### Your goal
An exact restatement of all the data is required, with the pictures left out.

### Material to process
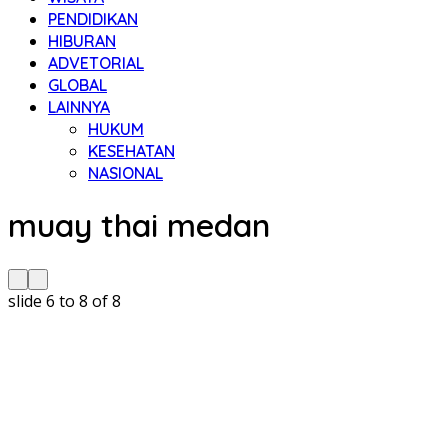
PENDIDIKAN
HIBURAN
ADVETORIAL
GLOBAL
LAINNYA
HUKUM
KESEHATAN
NASIONAL
muay thai medan
slide
6 to 8
of 8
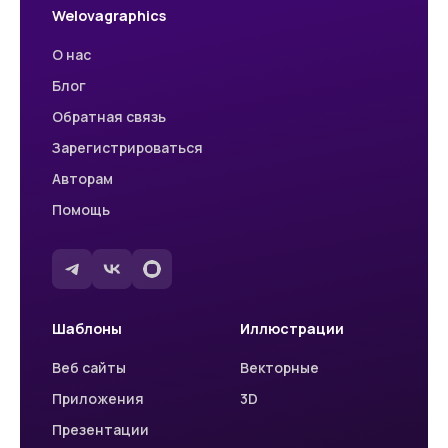
Welovagraphics
О нас
Блог
Обратная связь
Зарегистрироваться
Авторам
Помощь
Шаблоны
Иллюстрации
Веб сайты
Векторные
Приложения
3D
Презентации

### Task result
PENDIDIKAN
HIBURAN
ADVETORIAL
GLOBAL
LAINNYA
HUKUM
KESEHATAN
NASIONAL
muay thai medan
slide
6 to 8
of 8
Welovagraphics
О нас
Блог
Обратная связь
Зарегистрироваться
Авторам
Помощь
Шаблоны
Иллюстрации
Веб сайты
Векторные
Приложения
3D
Презентации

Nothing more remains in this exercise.